• **WHAT IS NEEDED**
Please render each line of text from the items below as one numbered list, skipping any blank lines.

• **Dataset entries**
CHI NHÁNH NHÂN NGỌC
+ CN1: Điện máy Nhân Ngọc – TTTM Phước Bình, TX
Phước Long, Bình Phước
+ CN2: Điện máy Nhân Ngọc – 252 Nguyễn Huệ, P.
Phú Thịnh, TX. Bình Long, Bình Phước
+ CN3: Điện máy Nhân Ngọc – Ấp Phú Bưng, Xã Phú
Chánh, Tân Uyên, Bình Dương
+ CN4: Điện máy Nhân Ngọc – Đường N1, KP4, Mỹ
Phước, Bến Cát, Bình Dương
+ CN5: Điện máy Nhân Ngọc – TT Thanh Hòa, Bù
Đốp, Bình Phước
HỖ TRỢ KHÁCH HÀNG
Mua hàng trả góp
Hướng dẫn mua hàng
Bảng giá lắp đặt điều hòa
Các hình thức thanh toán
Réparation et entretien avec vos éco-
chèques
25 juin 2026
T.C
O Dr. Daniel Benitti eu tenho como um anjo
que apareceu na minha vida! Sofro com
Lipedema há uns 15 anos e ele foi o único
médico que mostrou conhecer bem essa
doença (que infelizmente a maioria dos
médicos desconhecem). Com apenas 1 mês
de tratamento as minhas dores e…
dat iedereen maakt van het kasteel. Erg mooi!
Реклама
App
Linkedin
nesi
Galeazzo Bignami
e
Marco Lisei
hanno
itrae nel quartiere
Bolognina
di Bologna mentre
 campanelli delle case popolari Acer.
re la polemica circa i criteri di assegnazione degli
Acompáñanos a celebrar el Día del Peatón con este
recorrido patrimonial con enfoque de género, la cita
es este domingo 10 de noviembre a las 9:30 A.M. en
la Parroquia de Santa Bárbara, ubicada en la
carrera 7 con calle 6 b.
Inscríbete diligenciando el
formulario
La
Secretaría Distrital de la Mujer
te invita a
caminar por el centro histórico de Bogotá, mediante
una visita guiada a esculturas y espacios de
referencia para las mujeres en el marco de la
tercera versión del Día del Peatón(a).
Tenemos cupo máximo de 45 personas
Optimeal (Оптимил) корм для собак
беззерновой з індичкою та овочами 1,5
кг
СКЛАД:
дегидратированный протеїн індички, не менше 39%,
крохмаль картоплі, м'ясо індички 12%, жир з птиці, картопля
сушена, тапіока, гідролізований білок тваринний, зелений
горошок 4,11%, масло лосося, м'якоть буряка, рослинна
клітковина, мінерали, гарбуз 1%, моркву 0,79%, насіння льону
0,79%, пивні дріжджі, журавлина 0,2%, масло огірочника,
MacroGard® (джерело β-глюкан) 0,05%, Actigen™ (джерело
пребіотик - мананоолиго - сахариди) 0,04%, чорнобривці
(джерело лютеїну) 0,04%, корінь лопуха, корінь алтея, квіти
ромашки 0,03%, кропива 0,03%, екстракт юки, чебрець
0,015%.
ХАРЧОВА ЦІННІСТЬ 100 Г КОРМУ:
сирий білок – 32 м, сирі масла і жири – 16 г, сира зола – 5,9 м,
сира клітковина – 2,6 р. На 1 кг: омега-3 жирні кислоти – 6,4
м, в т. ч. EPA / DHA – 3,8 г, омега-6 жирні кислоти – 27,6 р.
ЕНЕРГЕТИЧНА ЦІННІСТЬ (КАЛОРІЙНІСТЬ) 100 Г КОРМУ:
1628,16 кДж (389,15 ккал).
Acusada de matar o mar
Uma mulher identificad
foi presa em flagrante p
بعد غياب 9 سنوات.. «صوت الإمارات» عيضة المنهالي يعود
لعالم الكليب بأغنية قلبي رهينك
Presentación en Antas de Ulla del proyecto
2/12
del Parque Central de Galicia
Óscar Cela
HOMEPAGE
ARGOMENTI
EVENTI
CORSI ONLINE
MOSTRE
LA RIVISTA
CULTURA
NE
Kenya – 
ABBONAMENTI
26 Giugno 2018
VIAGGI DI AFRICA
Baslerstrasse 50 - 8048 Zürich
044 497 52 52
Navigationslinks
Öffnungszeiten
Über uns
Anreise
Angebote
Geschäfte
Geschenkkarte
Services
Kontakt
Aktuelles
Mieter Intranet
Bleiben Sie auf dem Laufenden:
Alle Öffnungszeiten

• **ANSWER TO THE EXERCISE**
1. CHI NHÁNH NHÂN NGỌC
2. + CN1: Điện máy Nhân Ngọc – TTTM Phước Bình, TX
3. Phước Long, Bình Phước
4. + CN2: Điện máy Nhân Ngọc – 252 Nguyễn Huệ, P.
5. Phú Thịnh, TX. Bình Long, Bình Phước
6. + CN3: Điện máy Nhân Ngọc – Ấp Phú Bưng, Xã Phú
7. Chánh, Tân Uyên, Bình Dương
8. + CN4: Điện máy Nhân Ngọc – Đường N1, KP4, Mỹ
9. Phước, Bến Cát, Bình Dương
10. + CN5: Điện máy Nhân Ngọc – TT Thanh Hòa, Bù
11. Đốp, Bình Phước
12. HỖ TRỢ KHÁCH HÀNG
13. Mua hàng trả góp
14. Hướng dẫn mua hàng
15. Bảng giá lắp đặt điều hòa
16. Các hình thức thanh toán
17. Réparation et entretien avec vos éco-
18. chèques
19. 25 juin 2026
20. T.C
21. O Dr. Daniel Benitti eu tenho como um anjo
22. que apareceu na minha vida! Sofro com
23. Lipedema há uns 15 anos e ele foi o único
24. médico que mostrou conhecer bem essa
25. doença (que infelizmente a maioria dos
26. médicos desconhecem). Com apenas 1 mês
27. de tratamento as minhas dores e…
28. dat iedereen maakt van het kasteel. Erg mooi!
29. Реклама
30. App
31. Linkedin
32. nesi
33. Galeazzo Bignami
34. e
35. Marco Lisei
36. hanno
37. itrae nel quartiere
38. Bolognina
39. di Bologna mentre
40.  campanelli delle case popolari Acer.
41. re la polemica circa i criteri di assegnazione degli
42. Acompáñanos a celebrar el Día del Peatón con este
43. recorrido patrimonial con enfoque de género, la cita
44. es este domingo 10 de noviembre a las 9:30 A.M. en
45. la Parroquia de Santa Bárbara, ubicada en la
46. carrera 7 con calle 6 b.
47. Inscríbete diligenciando el
48. formulario
49. La
50. Secretaría Distrital de la Mujer
51. te invita a
52. caminar por el centro histórico de Bogotá, mediante
53. una visita guiada a esculturas y espacios de
54. referencia para las mujeres en el marco de la
55. tercera versión del Día del Peatón(a).
56. Tenemos cupo máximo de 45 personas
57. Optimeal (Оптимил) корм для собак
58. беззерновой з індичкою та овочами 1,5
59. кг
60. СКЛАД:
61. дегидратированный протеїн індички, не менше 39%,
62. крохмаль картоплі, м'ясо індички 12%, жир з птиці, картопля
63. сушена, тапіока, гідролізований білок тваринний, зелений
64. горошок 4,11%, масло лосося, м'якоть буряка, рослинна
65. клітковина, мінерали, гарбуз 1%, моркву 0,79%, насіння льону
66. 0,79%, пивні дріжджі, журавлина 0,2%, масло огірочника,
67. MacroGard® (джерело β-глюкан) 0,05%, Actigen™ (джерело
68. пребіотик - мананоолиго - сахариди) 0,04%, чорнобривці
69. (джерело лютеїну) 0,04%, корінь лопуха, корінь алтея, квіти
70. ромашки 0,03%, кропива 0,03%, екстракт юки, чебрець
71. 0,015%.
72. ХАРЧОВА ЦІННІСТЬ 100 Г КОРМУ:
73. сирий білок – 32 м, сирі масла і жири – 16 г, сира зола – 5,9 м,
74. сира клітковина – 2,6 р. На 1 кг: омега-3 жирні кислоти – 6,4
75. м, в т. ч. EPA / DHA – 3,8 г, омега-6 жирні кислоти – 27,6 р.
76. ЕНЕРГЕТИЧНА ЦІННІСТЬ (КАЛОРІЙНІСТЬ) 100 Г КОРМУ:
77. 1628,16 кДж (389,15 ккал).
78. Acusada de matar o mar
79. Uma mulher identificad
80. foi presa em flagrante p
81. بعد غياب 9 سنوات.. «صوت الإمارات» عيضة المنهالي يعود
82. لعالم الكليب بأغنية قلبي رهينك
83. Presentación en Antas de Ulla del proyecto
84. 2/12
85. del Parque Central de Galicia
86. Óscar Cela
87. HOMEPAGE
88. ARGOMENTI
89. EVENTI
90. CORSI ONLINE
91. MOSTRE
92. LA RIVISTA
93. CULTURA
94. NE
95. Kenya – 
96. ABBONAMENTI
97. 26 Giugno 2018
98. VIAGGI DI AFRICA
99. Baslerstrasse 50 - 8048 Zürich
100. 044 497 52 52
101. Navigationslinks
102. Öffnungszeiten
103. Über uns
104. Anreise
105. Angebote
106. Geschäfte
107. Geschenkkarte
108. Services
109. Kontakt
110. Aktuelles
111. Mieter Intranet
112. Bleiben Sie auf dem Laufenden:
113. Alle Öffnungszeiten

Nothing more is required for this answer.